Pravda on the Hudson.

Monday, May 5, 2008 06:17 AM

It's worse than you think

As this B.S. is disseminated, all the "qualifiers' get stripped out. The Dallas Morning news says the NYT and WaPo contributed to their report, but no mention that "there has been debate among experts about the extent to which Iran is responsible for instability in Iraq", Instead, the info was generated from "interrogation reports".

and, ya gotta love this (forgive the transcription)

At a news conference, Iraqi government spokesman Ali al-Dabbagh said there was no hard evidence that Tran was allowing weapons to come into Iraq.

But al-Dabbagh called reporters later to clarify his remarks, which he said were misinterpreted.

"there is an interference and evidence that they have interfered in Iraqi affairs" he said in an interview arranged by a U.S. official. When asked to characterize the proof of Iranian weapons, he said: "It is a concrete evidence."

Monday, May 5, 2008 06:13 AM

Ownership

Reporting biased towards the administration continues; media ownership is concentrated in a few corporations, and until that changes, bias will continue.

Monday, May 5, 2008 06:08 AM

@Susan Wood

That's a less hopeless scenario, to be sure. Still, he will be saddling the new President with two unholy conflicts and that's reason enough to feel the despair I'm feeling.

Then again, maybe it's just because it's Monday...

Monday, May 5, 2008 06:07 AM

Gordon also missed this

US-Iran talks have been going on since last year, but Iran has now suspended its participation until the US stops its bombing of Iraqi civilians:

"We believe the talks will not be held given the current situation (in Iraq)," Iran's Foreign Ministry spokesman Mohammad Ali Hosseini told reporters during his weekly press briefing Monday.
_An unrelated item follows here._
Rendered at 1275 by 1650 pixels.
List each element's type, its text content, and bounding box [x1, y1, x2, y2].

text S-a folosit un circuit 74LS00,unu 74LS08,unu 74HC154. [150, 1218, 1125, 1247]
Hosseini's announcement was the first official confirmation that Iran has decided to suspend talks with the Americans. Iran and the U.S. have held three rounds of ambassador-level talks on security in Iraq since last May.

"What we are witnessing is open and extensive bombing of the Iraqi nation, while the main goal of talks with the American side would have been security and peace in Iraq," said Hosseini. "It is a matter of doubt that the U.S. is pursuing a solution for the crisis, which was caused by them."

Emphasis added.

Link: http://tinyurl.com/5wtmcc

So here we have it. Gordon is mindlessly repeating the Timmeh/Cheney pronouncements from yesterday in a breathtaking reversal from the usual order of a NYTimes "disclosure" followed by repeating it on Timmeh's show. All the while, Iran is telling the world that it will no longer take part in diplomatic discussions with a regime actively involved in war crimes (bombing of civilian targets).
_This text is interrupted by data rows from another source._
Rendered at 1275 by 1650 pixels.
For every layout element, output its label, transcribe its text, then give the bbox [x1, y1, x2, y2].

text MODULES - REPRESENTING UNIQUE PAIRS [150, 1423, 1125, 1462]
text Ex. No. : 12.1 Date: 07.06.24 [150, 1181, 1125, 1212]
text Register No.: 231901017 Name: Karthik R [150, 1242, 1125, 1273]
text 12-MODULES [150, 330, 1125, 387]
Monday, May 5, 2008 06:02 AM

Michmog, that's one possibility.

The other is that he'll wait till his successor is elected, then start another war for someone else to finish, and for which the successor will have to take the blame. That's what his father did in Somalia, and even at the beginning of that misadventure, people were publicly speculating that it was a cynical effort by Bysh to kneecap Clinton on his way out. Sonny boy may have Oedipal issues with Dad, but when it comes to petty meanness he's a chip off the rotten old block.

Monday, May 5, 2008 05:58 AM

It's the anonymity part that's really wrong

and bizarre. If the administration has come to these conclusions, and wishes to make them public, then let an appropriate official hold a press briefing, describe the accusations and the evidence, and make the representations to the Security Council and through diplomatic channels to Iran.
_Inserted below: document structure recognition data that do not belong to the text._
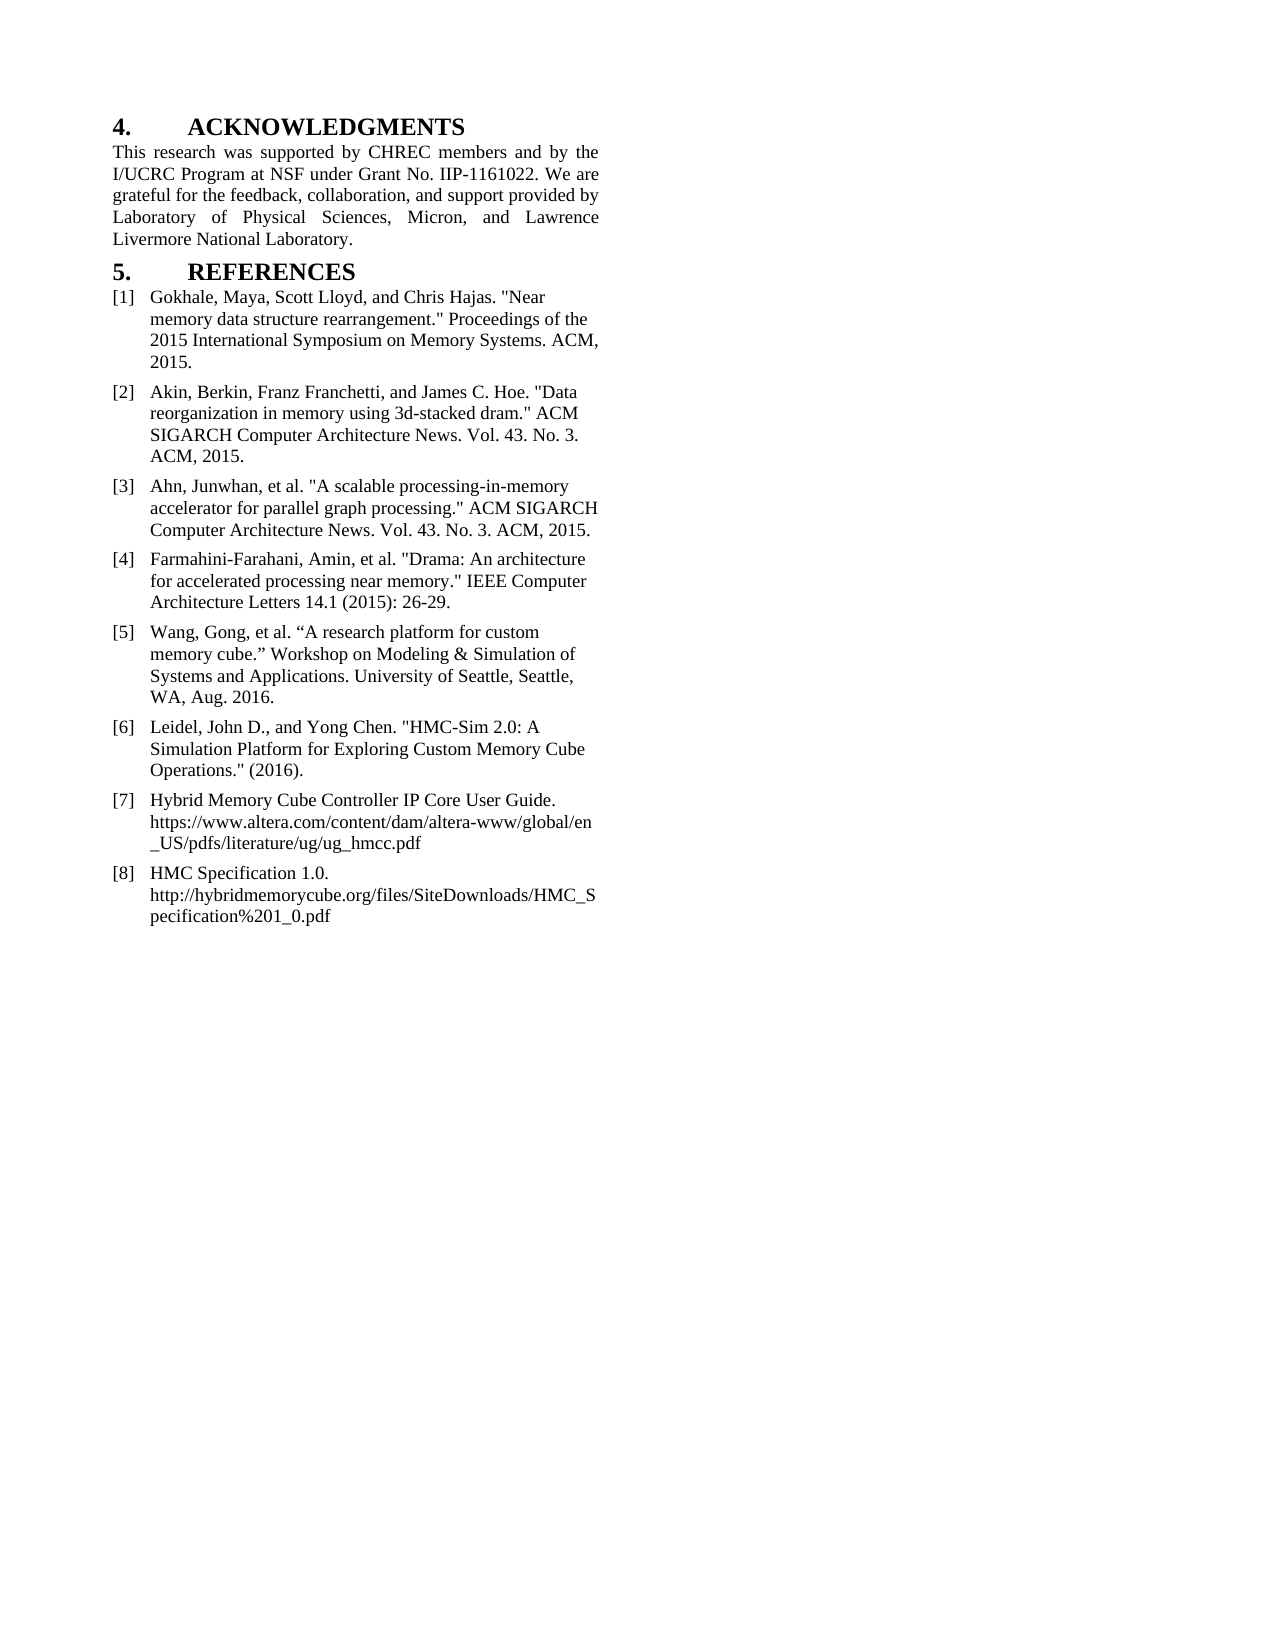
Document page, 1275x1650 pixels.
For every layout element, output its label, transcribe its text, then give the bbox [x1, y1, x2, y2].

text Akin, Berkin, Franz Franchetti, and James C. Hoe. "Data reorganization in memory using 3d-stacked dram." ACM SIGARCH Computer Architecture News. Vol. 43. No. 3. ACM, 2015. [112, 381, 600, 467]
text HMC Specification 1.0. http://hybridmemorycube.org/files/SiteDownloads/HMC_Specification%201_0.pdf [112, 862, 600, 927]
subtitle ACKNOWLEDGMENTS [112, 112, 600, 141]
text Wang, Gong, et al. “A research platform for custom memory cube.” Workshop on Modeling & Simulation of Systems and Applications. University of Seattle, Seattle, WA, Aug. 2016. [112, 621, 600, 708]
text Leidel, John D., and Yong Chen. "HMC-Sim 2.0: A Simulation Platform for Exploring Custom Memory Cube Operations." (2016). [112, 716, 600, 781]
text Hybrid Memory Cube Controller IP Core User Guide. https://www.altera.com/content/dam/altera-www/global/en_US/pdfs/literature/ug/ug_hmcc.pdf [112, 789, 600, 854]
text Gokhale, Maya, Scott Lloyd, and Chris Hajas. "Near memory data structure rearrangement." Proceedings of the 2015 International Symposium on Memory Systems. ACM, 2015. [112, 286, 600, 372]
text Farmahini-Farahani, Amin, et al. "Drama: An architecture for accelerated processing near memory." IEEE Computer Architecture Letters 14.1 (2015): 26-29. [112, 548, 600, 613]
subtitle REFERENCES [112, 257, 600, 286]
text This research was supported by CHREC members and by the I/UCRC Program at NSF under Grant No. IIP-1161022. We are grateful for the feedback, collaboration, and support provided by Laboratory of Physical Sciences, Micron, and Lawrence Livermore National Laboratory. [112, 141, 600, 249]
text Ahn, Junwhan, et al. "A scalable processing-in-memory accelerator for parallel graph processing." ACM SIGARCH Computer Architecture News. Vol. 43. No. 3. ACM, 2015. [112, 475, 600, 540]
The only reason for making these accusations through anonymous leaks to a reporter is to avoid having to back them up with any evidence. Why would that not occur to the NYT editors?

Monday, May 5, 2008 05:56 AM

Helplessly Hopeless

So, in spite of our protests and demands, the administration is drumming up another disaster. Why do I get the awful feeling in the pit of my stomach that, come October, we're going to find ourselves throwing explosive ordinance at Iran and the decider deciding to suspend the general election?